One of McMaster’s interests is New England history, especially the early twentieth century. He found inspiration in his parents’ reminiscences of growing up in that era, particularly his father's stories of riding the streetcars that plied city streets and country roads in those days. Those stories led him to write "The Trolley Days Series" of four historical novels. Set in the Connecticut River Valley of western Massachusetts, they follow the lives of four young people growing up in Holyoke, Massachusetts, in the tumultuous World War I era.
McMaster’s ancestral ties to Ireland led him to undertake a second project, "The County Wicklow Mysteries," in 2022. Set in modern-day Ireland, "Rose of Glenkerry" and "Fugitive from Injustice" follow the lives Rosie O’Malley and Cary McGurk as they set out on their adult lives in a changing world. Rosie’s story is unique in contemporary fiction, including her struggle with colitis as a child and adjusting to life with an ostomy.
McMaster ‘s latest novel, "Emma and George: The Knightleys of Highbury," is a sequel to Jane Austen’s beloved "Emma," following Emma and George Knightley and their friends through harrowing times in early nineteenth-century England.

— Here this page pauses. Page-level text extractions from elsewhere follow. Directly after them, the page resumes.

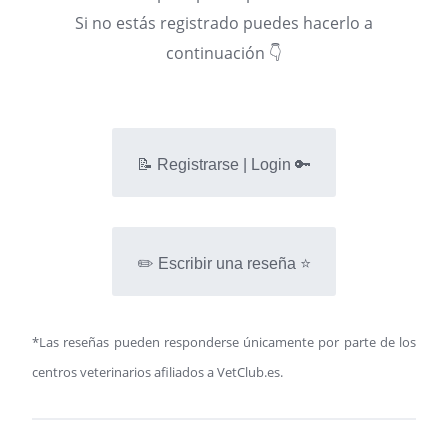
Si no estás registrado puedes hacerlo a
continuación 👇
📝 Registrarse | Login 🔑
✏️ Escribir una reseña ⭐
*Las reseñas pueden responderse únicamente por parte de los
centros veterinarios afiliados a VetClub.es.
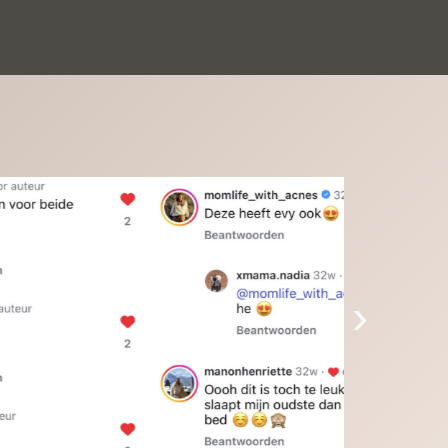
inkinderen zijn er helemaal verliefd op en 
t alleen de kleinkinderen maar iedereen die 
 ziet is er weg van. Een van onze 
inkinderen kan na 1 week al niet meer 
der en slaapt er heerlijk mee.Heel mooi 
duct, een bedrijf die de afspraken na komt, 
ben er blij mee en zeg tegen mensen die nog 
jfelen gewoon doen, het is het waard.
›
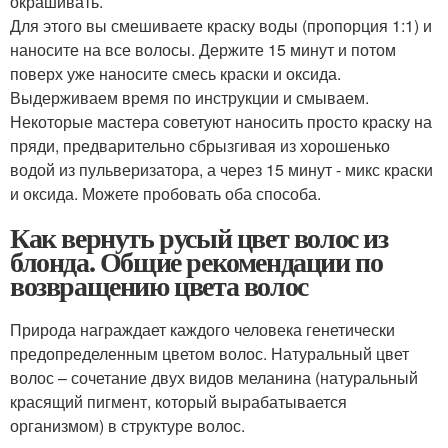
окрашивать.
Для этого вы смешиваете краску воды (пропорция 1:1) и
наносите на все волосы. Держите 15 минут и потом
поверх уже наносите смесь краски и оксида.
Выдерживаем время по инструкции и смываем.
Некоторые мастера советуют наносить просто краску на
пряди, предварительно сбрызгивая из хорошенько
водой из пульверизатора, а через 15 минут - микс краски
и оксида. Можете пробовать оба способа.
Как вернуть русый цвет волос из
блонда. Общие рекомендации по
возвращению цвета волос
Природа награждает каждого человека генетически
предопределенным цветом волос. Натуральный цвет
волос – сочетание двух видов меланина (натуральный
красящий пигмент, который вырабатывается
организмом) в структуре волос.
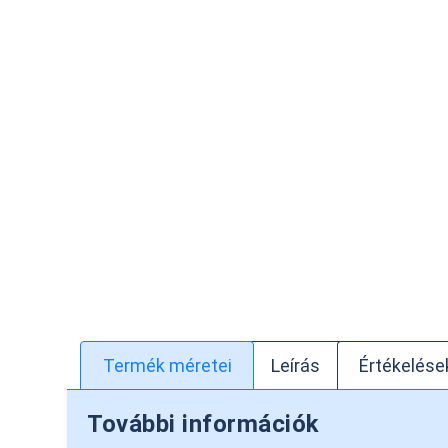
Termék méretei
Leírás
Értékelések
További információk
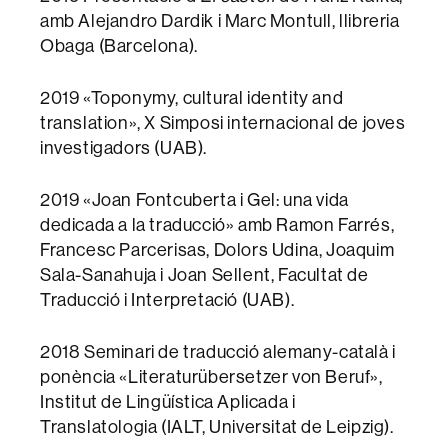
amb Alejandro Dardik i Marc Montull, llibreria
Obaga (Barcelona).
2019 «Toponymy, cultural identity and
translation», X Simposi internacional de joves
investigadors (UAB).
2019 «Joan Fontcuberta i Gel: una vida
dedicada a la traducció» amb Ramon Farrés,
Francesc Parcerisas, Dolors Udina, Joaquim
Sala-Sanahuja i Joan Sellent, Facultat de
Traducció i Interpretació (UAB).
2018 Seminari de traducció alemany-català i
ponència «Literaturübersetzer von Beruf»,
Institut de Lingüística Aplicada i
Translatologia (IALT, Universitat de Leipzig).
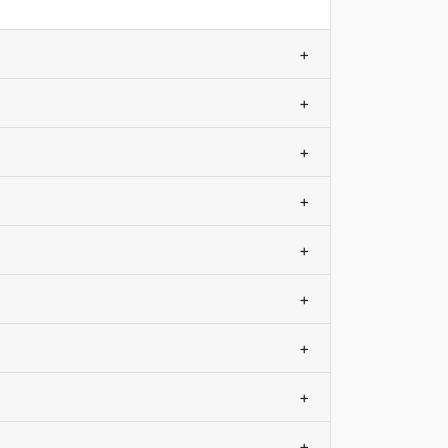
+
+
+
+
+
+
+
+
+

McMaster's fascination with Edward Hitchcock (1793-1864), renowned American geologist and paleontologist, began when he visited the Pratt Museum of Natural History at Amherst College over half a century ago. In 2014, while doing research for one of his novels, he discovered to his great surprise that there had never been a biography written of Hitchcock. In 2021 he published "All the Light Here Comes from Above: The Life and Legacy of Edward Hitchcock." More than a century-and-a-half after his death, the story of one of nineteenth-century America’s most influential scientists at last had been told. Since the publication of that book, he has also published a number of articles in peer-reviewed journals on Hitchcock and the development of American geology in the nineteenth century.
Now retired from teaching, McMaster lives in Williamsburg, Massachusetts.